── Source text

Code-Projects Fruit Shop Management System Cross-Site Scripting Vulnerability

A stored cross-site scripting vulnerability has been identified in version 1.0 of the Code-Projects Fruit Shop Management System. The issue resides in the products.php file, where product information is retrieved from the database and displayed without proper escaping of special characters. This flaw allows attackers to inject malicious JavaScript into fields such as product_name, which is then executed in the browsers of users accessing the products.php page, including administrators. The vulnerability could be exploited to steal cookies, including login credentials, and impersonate users, potentially leading to unauthorized changes in product data or other administrative actions.

Impact

Exploitation of this vulnerability allows for the injection of malicious scripts that are executed in the context of the user viewing the products.php page. This could result in session hijacking, theft of sensitive information, phishing attacks, or abuse of user permissions, especially if the victim is an administrator.

────
── Information provided

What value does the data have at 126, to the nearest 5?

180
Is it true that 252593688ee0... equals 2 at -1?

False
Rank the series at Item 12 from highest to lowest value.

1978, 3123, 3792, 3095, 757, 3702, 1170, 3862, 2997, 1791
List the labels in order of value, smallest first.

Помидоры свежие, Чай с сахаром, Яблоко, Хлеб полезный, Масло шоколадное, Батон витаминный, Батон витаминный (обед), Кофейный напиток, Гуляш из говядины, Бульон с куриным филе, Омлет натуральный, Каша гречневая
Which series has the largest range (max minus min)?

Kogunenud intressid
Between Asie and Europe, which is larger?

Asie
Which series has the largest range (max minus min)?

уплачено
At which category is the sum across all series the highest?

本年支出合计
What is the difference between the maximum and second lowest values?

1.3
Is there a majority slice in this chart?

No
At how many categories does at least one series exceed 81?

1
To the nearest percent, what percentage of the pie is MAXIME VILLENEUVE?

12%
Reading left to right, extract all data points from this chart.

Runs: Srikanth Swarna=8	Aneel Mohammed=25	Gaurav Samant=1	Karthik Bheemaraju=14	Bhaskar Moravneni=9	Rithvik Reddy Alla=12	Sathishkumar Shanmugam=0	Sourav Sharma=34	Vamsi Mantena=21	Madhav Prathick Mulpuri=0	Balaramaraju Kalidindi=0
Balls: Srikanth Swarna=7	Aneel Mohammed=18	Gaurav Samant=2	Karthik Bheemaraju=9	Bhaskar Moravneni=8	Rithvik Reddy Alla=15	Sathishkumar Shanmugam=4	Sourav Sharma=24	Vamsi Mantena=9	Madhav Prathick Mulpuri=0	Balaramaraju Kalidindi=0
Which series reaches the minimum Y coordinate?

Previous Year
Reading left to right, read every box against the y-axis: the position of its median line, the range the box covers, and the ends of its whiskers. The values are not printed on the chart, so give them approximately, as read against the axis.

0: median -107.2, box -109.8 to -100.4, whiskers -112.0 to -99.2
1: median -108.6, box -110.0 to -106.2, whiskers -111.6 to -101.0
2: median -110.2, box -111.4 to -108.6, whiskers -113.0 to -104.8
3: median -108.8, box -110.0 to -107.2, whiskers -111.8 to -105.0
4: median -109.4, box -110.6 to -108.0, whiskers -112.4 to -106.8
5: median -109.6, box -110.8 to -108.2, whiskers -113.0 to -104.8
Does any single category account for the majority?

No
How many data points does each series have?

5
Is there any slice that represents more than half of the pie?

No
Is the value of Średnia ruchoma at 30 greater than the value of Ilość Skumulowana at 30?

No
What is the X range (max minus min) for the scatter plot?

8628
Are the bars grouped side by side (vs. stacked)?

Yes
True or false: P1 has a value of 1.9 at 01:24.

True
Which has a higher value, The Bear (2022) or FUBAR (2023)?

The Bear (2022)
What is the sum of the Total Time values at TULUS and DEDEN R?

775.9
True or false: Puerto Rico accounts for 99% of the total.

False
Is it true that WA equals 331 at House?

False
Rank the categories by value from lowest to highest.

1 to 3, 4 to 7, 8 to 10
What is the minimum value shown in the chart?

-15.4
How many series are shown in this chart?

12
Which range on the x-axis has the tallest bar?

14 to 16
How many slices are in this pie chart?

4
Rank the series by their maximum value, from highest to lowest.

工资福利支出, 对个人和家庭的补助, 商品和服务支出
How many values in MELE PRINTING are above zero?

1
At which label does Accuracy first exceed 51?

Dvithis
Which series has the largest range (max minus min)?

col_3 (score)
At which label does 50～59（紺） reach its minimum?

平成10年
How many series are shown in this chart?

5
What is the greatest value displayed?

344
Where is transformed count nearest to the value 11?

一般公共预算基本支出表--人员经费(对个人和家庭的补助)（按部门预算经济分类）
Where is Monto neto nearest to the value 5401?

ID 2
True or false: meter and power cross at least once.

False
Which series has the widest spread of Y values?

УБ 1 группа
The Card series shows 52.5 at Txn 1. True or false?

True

────

• _Exercise requirements_
1. According to the vulnerability write-up, which file contains the cross-site scripting flaw?
2. Recast the paragraph of the vulnerability write-up beginning "A stored cross-site scripting vulnerability" as a short bulleted list that keeps its main facts.
3. Please extend the vulnerability write-up past its final sentence.
The lines are separate material from the vulnerability write-up.

• _Answers to each task_
1. products.php

2.
- Type: stored cross-site scripting in version 1.0 of the Code-Projects Fruit Shop Management System
- Location: products.php, which shows product data from the database without escaping special characters
- Attack: malicious JavaScript injected into fields such as product_name runs in the browsers of users, including administrators, who open products.php
- Consequences: stolen cookies (including login credentials), user impersonation, and possible unauthorized changes to product data or other administrative actions

3.
Reproduction

To reproduce this vulnerability, access the product addition page and submit a payload, such as a script tag containing JavaScript, in the product name field. After saving the product information, visit the products.php page, where the injected script will be executed, confirming the presence of the cross-site scripting vulnerability.

Remediation

It is recommended to escape all user-controlled data before outputting it to the HTML page, using functions like htmlspecialchars(). Additionally, validate user inputs on product addition and editing pages to restrict special characters, allowing only legal characters through a whitelist approach.